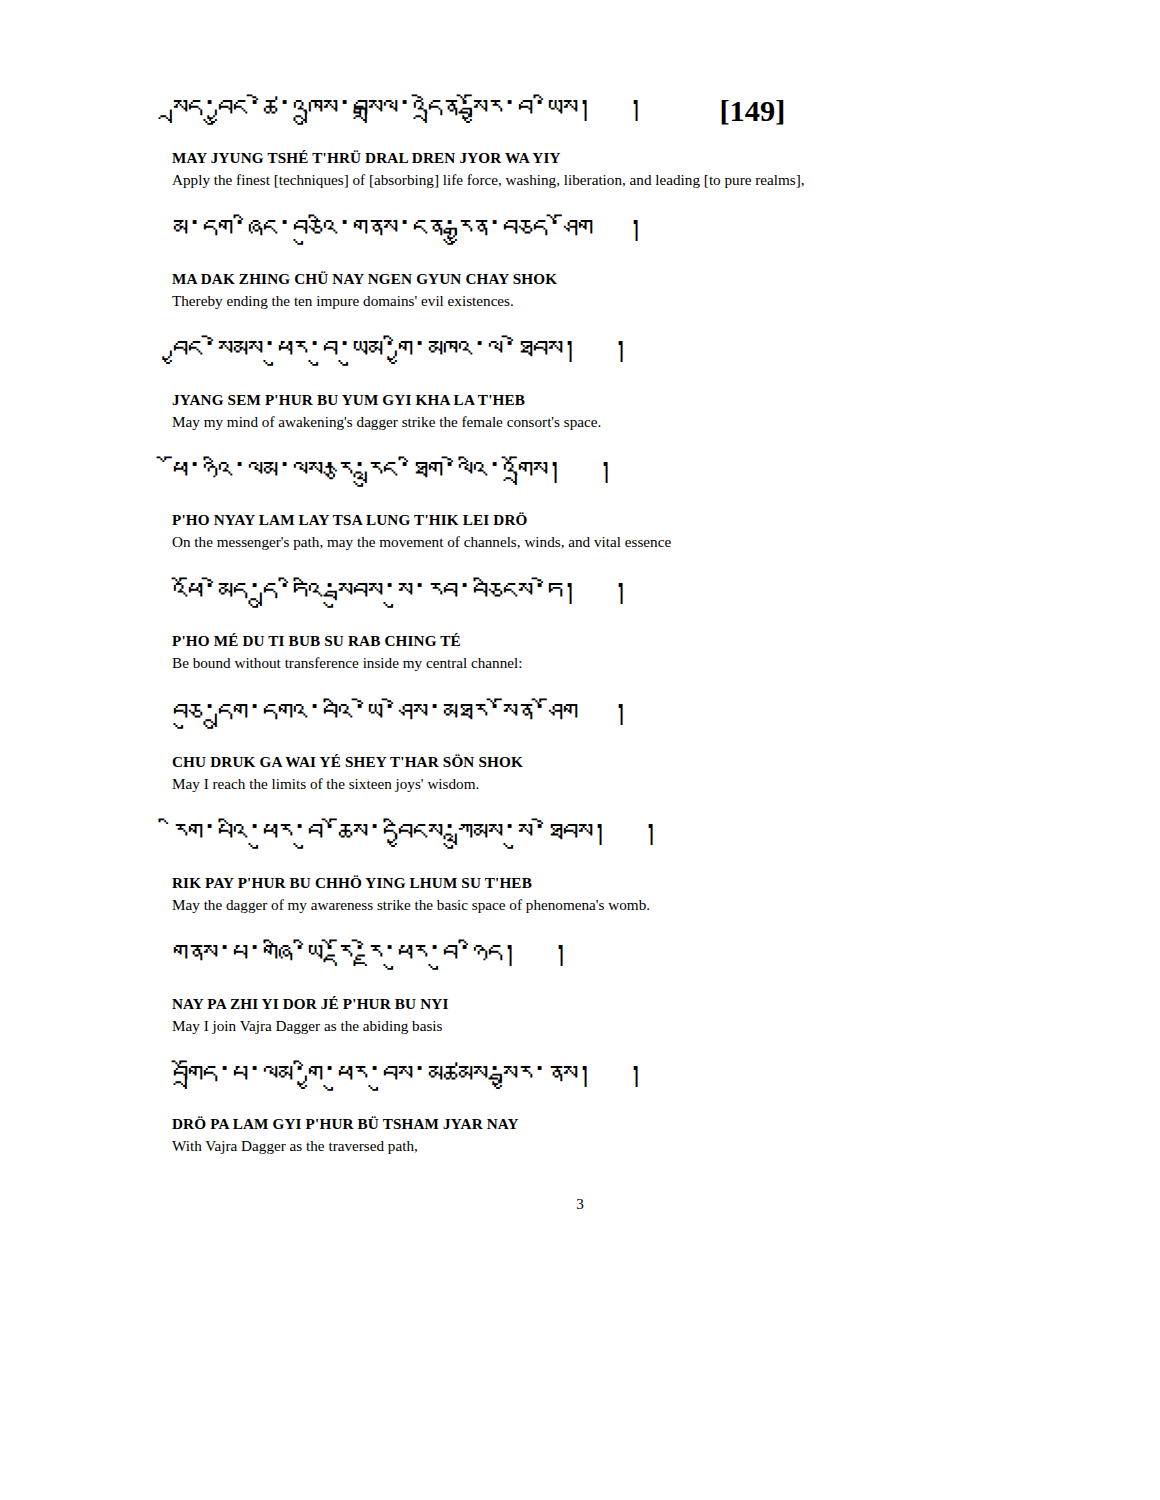སྲད་བྱུང་ཚེ་འཁྲུས་བསྒྲལ་འདྲེན་སྦྱོར་བ་ཡིས། ། [149]
MAY JYUNG TSHÉ T'HRÜ DRAL DREN JYOR WA YIY
Apply the finest [techniques] of [absorbing] life force, washing, liberation, and leading [to pure realms],
མ་དག་ཞིང་བཅུའི་གནས་ངན་རྒྱུན་བཅད་ཤོག།
MA DAK ZHING CHÜ NAY NGEN GYUN CHAY SHOK
Thereby ending the ten impure domains' evil existences.
བྱང་སེམས་ཕུར་བུ་ཡུམ་གྱི་མཁའ་ལ་ཐེབས།།
JYANG SEM P'HUR BU YUM GYI KHA LA T'HEB
May my mind of awakening's dagger strike the female consort's space.
ཕོ་ཉའི་ལམ་ལས་རྩ་རླུང་ཐིག་ལེའི་འགྲོས།།
P'HO NYAY LAM LAY TSA LUNG T'HIK LEI DRÖ
On the messenger's path, may the movement of channels, winds, and vital essence
འཕོ་མེད་དྲུ་ཏིའི་སྦུབས་སུ་རབ་བཅིངས་ཏེ།།
P'HO MÉ DU TI BUB SU RAB CHING TÉ
Be bound without transference inside my central channel:
བཅུ་དྲུག་དགའ་བའི་ཡེ་ཤེས་མཐར་སོན་ཤོག།
CHU DRUK GA WAI YÉ SHEY T'HAR SÖN SHOK
May I reach the limits of the sixteen joys' wisdom.
རིག་པའི་ཕུར་བུ་ཆོས་དབྱིངས་ཀླུམས་སུ་ཐེབས།།
RIK PAY P'HUR BU CHHÖ YING LHUM SU T'HEB
May the dagger of my awareness strike the basic space of phenomena's womb.
གནས་པ་གཞི་ཡི་རྡོ་རྗེ་ཕུར་བུ་ཉིད།།
NAY PA ZHI YI DOR JÉ P'HUR BU NYI
May I join Vajra Dagger as the abiding basis
བགྲོད་པ་ལམ་གྱི་ཕུར་བུས་མཚམས་སྦྱར་ནས།།
DRÖ PA LAM GYI P'HUR BÜ TSHAM JYAR NAY
With Vajra Dagger as the traversed path,
3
######
* [Goal of the exercise]: Only the records, copied exactly and free of pictures, belong in the answer.

* [Exercise solution]:
སྲད་བྱུང་ཚེ་འཁྲུས་བསྒྲལ་འདྲེན་སྦྱོར་བ་ཡིས། ། [149]
MAY JYUNG TSHÉ T'HRÜ DRAL DREN JYOR WA YIY
Apply the finest [techniques] of [absorbing] life force, washing, liberation, and leading [to pure realms],
མ་དག་ཞིང་བཅུའི་གནས་ངན་རྒྱུན་བཅད་ཤོག།
MA DAK ZHING CHÜ NAY NGEN GYUN CHAY SHOK
Thereby ending the ten impure domains' evil existences.
བྱང་སེམས་ཕུར་བུ་ཡུམ་གྱི་མཁའ་ལ་ཐེབས།།
JYANG SEM P'HUR BU YUM GYI KHA LA T'HEB
May my mind of awakening's dagger strike the female consort's space.
ཕོ་ཉའི་ལམ་ལས་རྩ་རླུང་ཐིག་ལེའི་འགྲོས།།
P'HO NYAY LAM LAY TSA LUNG T'HIK LEI DRÖ
On the messenger's path, may the movement of channels, winds, and vital essence
འཕོ་མེད་དྲུ་ཏིའི་སྦུབས་སུ་རབ་བཅིངས་ཏེ།།
P'HO MÉ DU TI BUB SU RAB CHING TÉ
Be bound without transference inside my central channel:
བཅུ་དྲུག་དགའ་བའི་ཡེ་ཤེས་མཐར་སོན་ཤོག།
CHU DRUK GA WAI YÉ SHEY T'HAR SÖN SHOK
May I reach the limits of the sixteen joys' wisdom.
རིག་པའི་ཕུར་བུ་ཆོས་དབྱིངས་ཀླུམས་སུ་ཐེབས།།
RIK PAY P'HUR BU CHHÖ YING LHUM SU T'HEB
May the dagger of my awareness strike the basic space of phenomena's womb.
གནས་པ་གཞི་ཡི་རྡོ་རྗེ་ཕུར་བུ་ཉིད།།
NAY PA ZHI YI DOR JÉ P'HUR BU NYI
May I join Vajra Dagger as the abiding basis
བགྲོད་པ་ལམ་གྱི་ཕུར་བུས་མཚམས་སྦྱར་ནས།།
DRÖ PA LAM GYI P'HUR BÜ TSHAM JYAR NAY
With Vajra Dagger as the traversed path,
3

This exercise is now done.